Marcelino Macedo Vespeira (Samouco, Alcochete, 9 September 1925- Lisbon, 22 February 2002) was a Portuguese painter and graphic artist. A leading figure in the surrealist movement in Portugal, Vespeira built a long and diversified work. It emerged in the mid-1940s in the context of Portuguese neo-realism, it reached a high point in the surrealist and intensely personal works made between 1948 and 1952; after that he went through abstractionism to return, in more recent decades, to the themes and forms from his surrealist period.
He took the course at the Escola de Artes Decorativas António Arroio, in Lisbon, and attended the 1st year of Architecture at the School of Fine Arts in Lisbon. After that he started working in graphic arts; he was invited by painter Bernardo Marques to collaborate in the magazine Colóquio/Artes, of which he became graphic director in 1962.[1]

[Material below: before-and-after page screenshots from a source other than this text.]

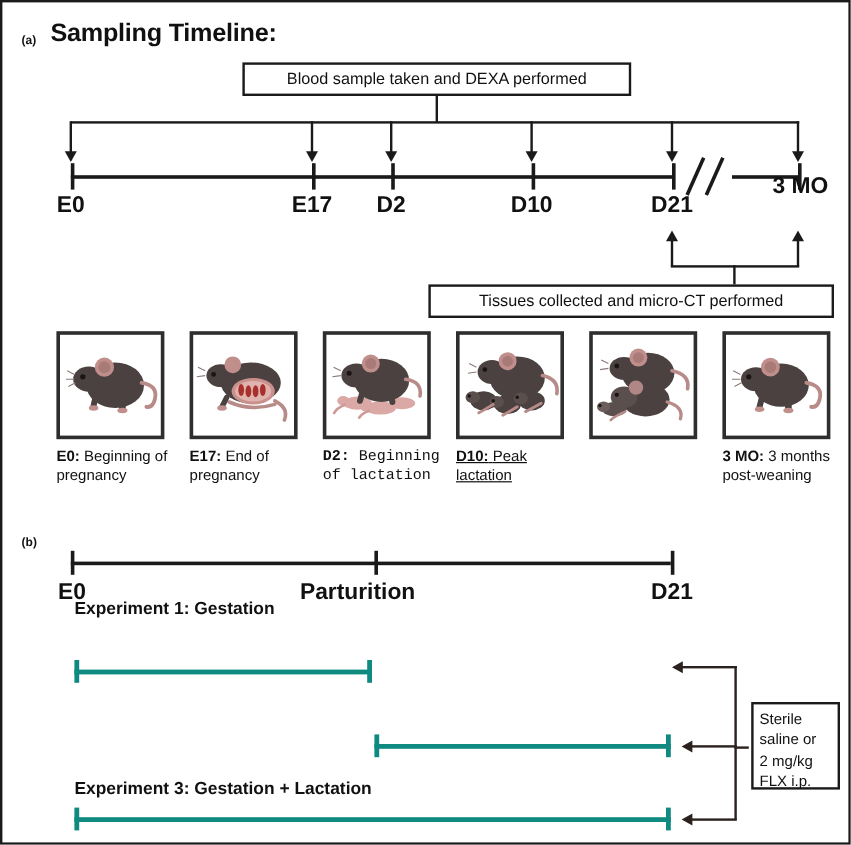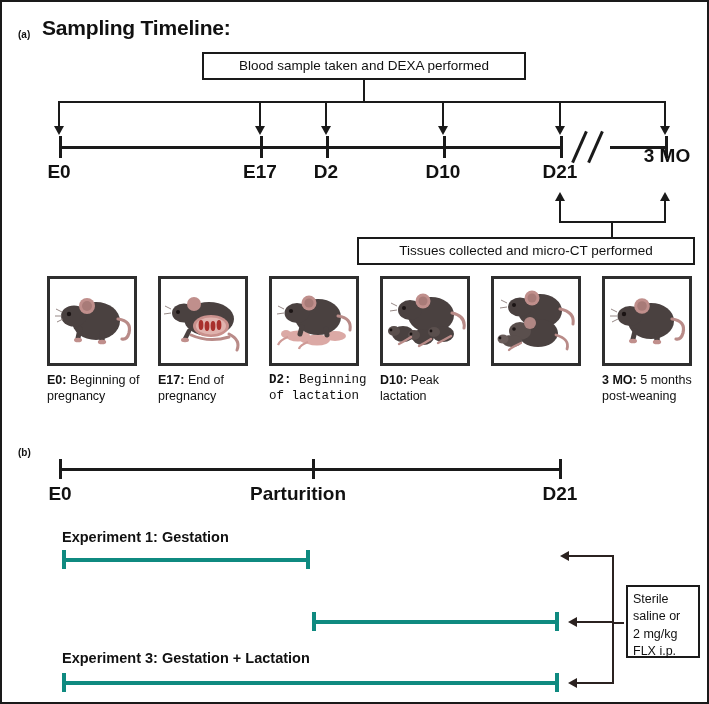--- a/index.html
+++ b/index.html
@@ -218,7 +218,7 @@
       <path d="M14 27 l-6 -3 M14 31 l-7 1" stroke="#8a7a78" stroke-width="0.9"></path>
     </svg>
   </div>
-  <div class="abs mouse-cap" style="left:378px;top:371px;">
+  <div class="abs mouse-cap" style="left:378px;top:371px;text-decoration:underline;">
     <b>D10:</b> 
     <span>Peak lactation</span>
   </div>

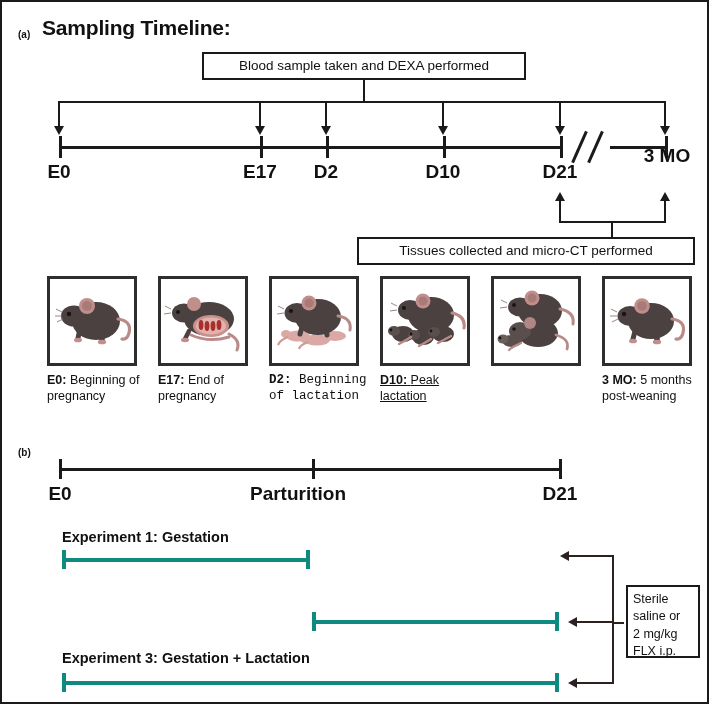--- a/index.html
+++ b/index.html
@@ -261,7 +261,7 @@
   </div>
   <div class="abs mouse-cap" style="left:600px;top:371px;">
     <b>3 MO:</b> 
-    <span>5 months post-weaning</span>
+    <span>3 months post-weaning</span>
   </div>
 
   <div class="abs panel-letter" style="left:16px;top:445px;">(b)</div>

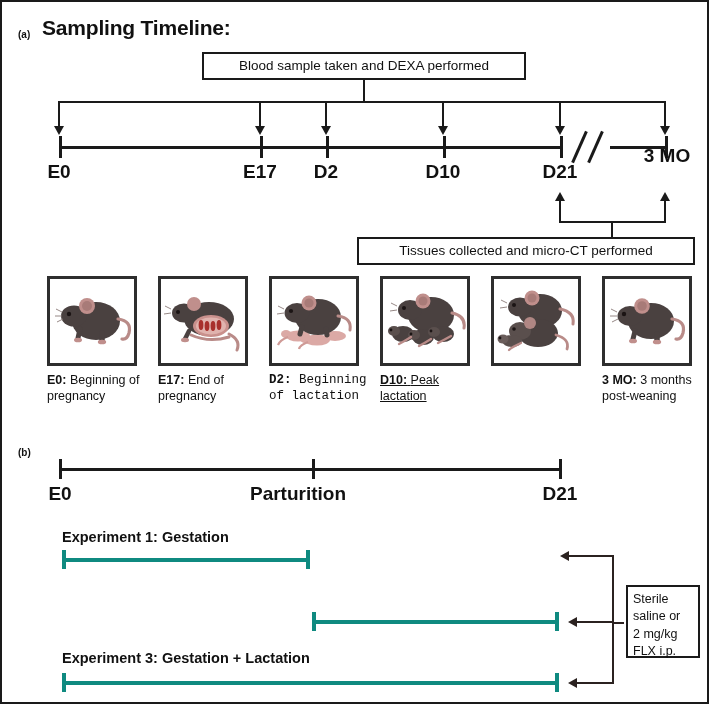--- a/index.html
+++ b/index.html
@@ -275,7 +275,7 @@
   <div class="abs tick-label" style="left:296px;top:481px;">Parturition</div>
   <div class="abs tick-label" style="left:558px;top:481px;">D21</div>
 
-  <div class="abs exp-label" style="left:60px;top:527px;">Experiment 1: Gestation</div>
+  <div class="abs exp-label" style="left:60px;top:498px;">Experiment 1: Gestation</div>
   <div class="dose-bar" style="left:60px;top:556px;width:248px;background:#0f8a80;"></div>
   <div class="dose-cap" style="left:60px;top:548px;background:#0f8a80;"></div>
   <div class="dose-cap" style="left:304px;top:548px;background:#0f8a80;"></div>

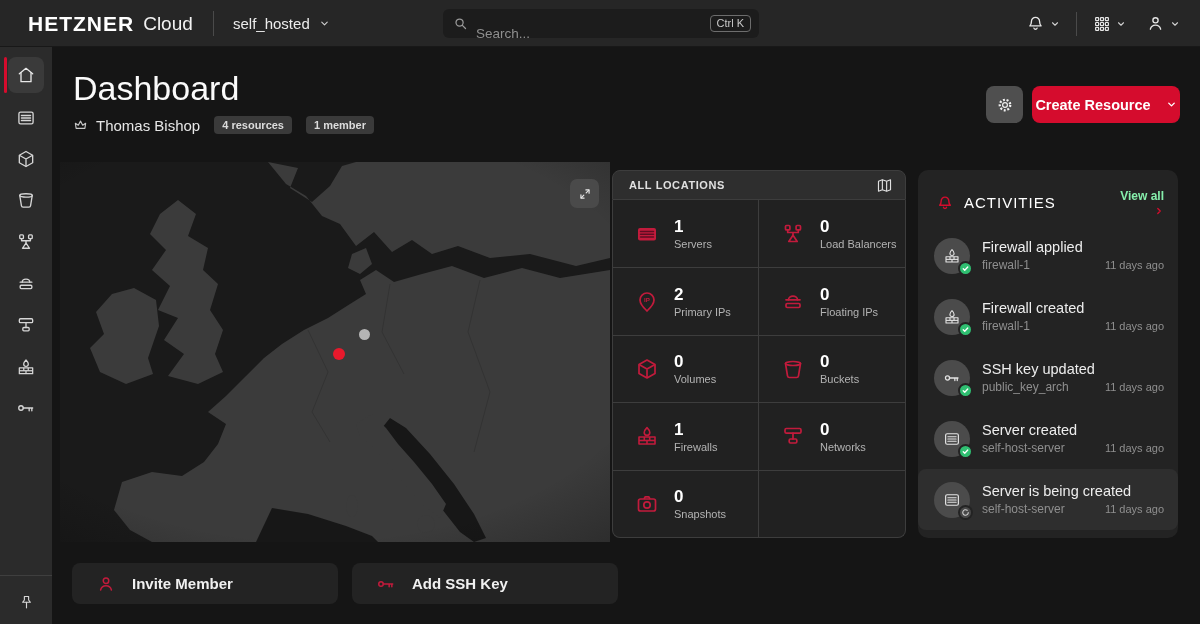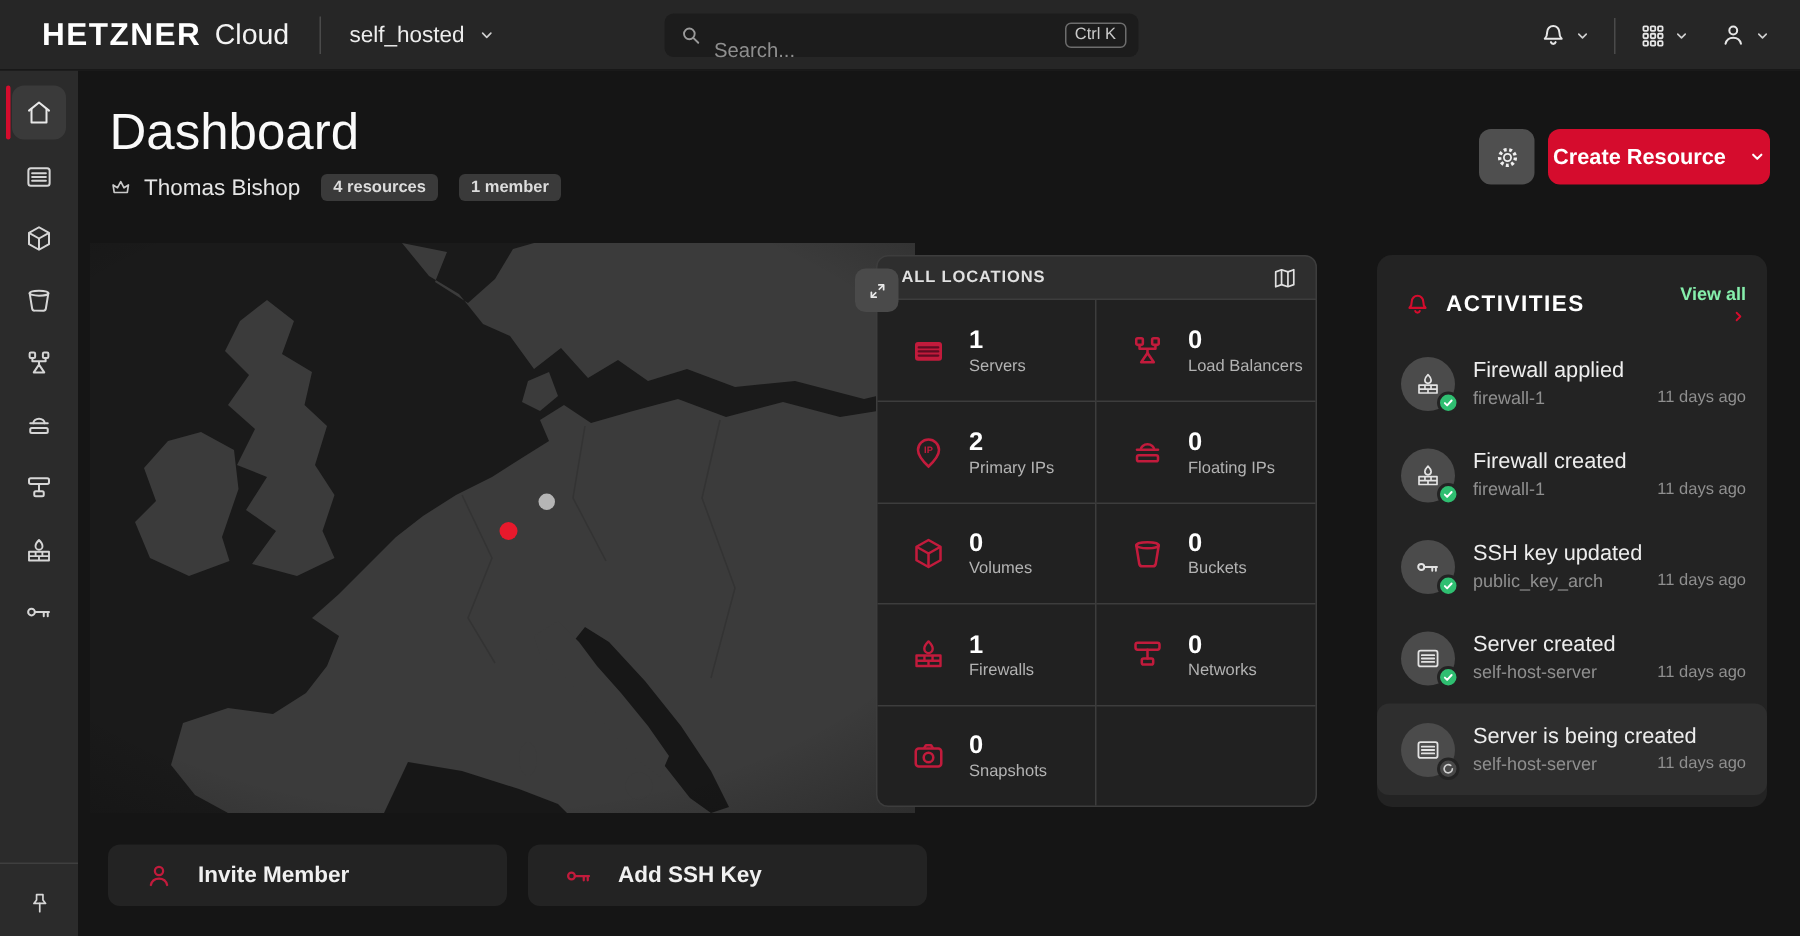--- a/index.html
+++ b/index.html
@@ -56,7 +56,7 @@
     border:none; border-radius:7px; display:flex; align-items:center; justify-content:center; cursor:pointer; z-index:2; }
 
   
-  .stats-panel { position:absolute; left:532px; top:123px; width:294px; height:441px; }
+  .stats-panel { position:absolute; left:560px; top:123px; width:294px; height:441px; }
   .stats-header { height:30px; background:#2e2e2e; border:1px solid #3d3d3d; border-radius:8px 8px 0 0;
     display:flex; align-items:center; justify-content:space-between; padding:0 12px 0 16px; }
   .stats-title { color:#e0e0e0; font-size:11px; font-weight:600; letter-spacing:.6px; }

An oppositionist to the far-right New State regime, in the early period of his work he was linked to neo-realism, creating works such as Apertado pela Fome (Tightened by Hunger) (1945), with which he participated in the 1st General Exhibition of Plastic Arts of the SNBA, in 1946. Although neo-realistic in the theme, in works like this "Vespeira already shows a formal language that indicates surrealizing atmospheres".[2] In the following year he was one of the founders of the Surrealist Group of Lisbon, together with António Pedro, Cândido Costa Pinto, Fernando de Azevedo, Mário Cesariny and José-Augusto França, among others. His work then quickly evolved into a coherent and personal language.[3] In 1949 he participated in the group's first and only exhibition, where two collaborative works (Cadavre Exquis) were presented: in one, he worked with Fernando de Azevedo; in the other, with large dimensions, with fellow painters António Pedro, Moniz Pereira, António Domingues and Fernando de Azevedo.
Marked by an accentuated erotic character, endowed with great formal and chromatic sensuality, Vespeira's painting uses a lexicon of contrasting, round, pointed shapes, which allow him to cross metamorphoses of the female body or explicit sexual allusions with evocations of the animal world and vegetable. According to Emília Ferreira: "In a game of themes evoking ritualizing situations, we will see the emergence of the bodies of women with large round breasts, vulvas, erect phalluses, birds, flowers, horns ...", like in his famous paintings Parque dos Insultos (Park of the Insults) (1949) or Simumis (1949).[4]
From the mid-1950s, his work changed once again. Vespeira strives for abstraction, first in a geometric style that he quickly left, then into a lyrical option closer to gestural informalism. He also started to name the tables with a simple sequential numbering.[5] Often dominated by reds, its palette thickens; later, in the 1960s, the composition became more fluid, formally and chromatically. At the invitation of the painter Lino António, his former teacher, Vespeira taught at the António Arroio School but had to leave due to pressure from the Ministry of Education. In the following decade Vespeira re-approaches the original surrealist universe (in the 1980s he also uses collage), in works where he relapses on ancient themes and recovers "the sensual view of the world, in its familiar hybridism", crossing the contours of the landscape and the music with the lines of the female body. For a period he was the designer of the arts and letters magazine Colóquio, Revista de Artes e Letras, published by the Calouste Gulbenkian Foundation.[6]
His long history of work in graphic arts and resistance to the Estado Novo continued after the overthrow of the dictatorship on April 25, 1974, leading him to actively collaborate with the Armed Forces Movement. Vespeira was the author of the well-known symbol of the MFA.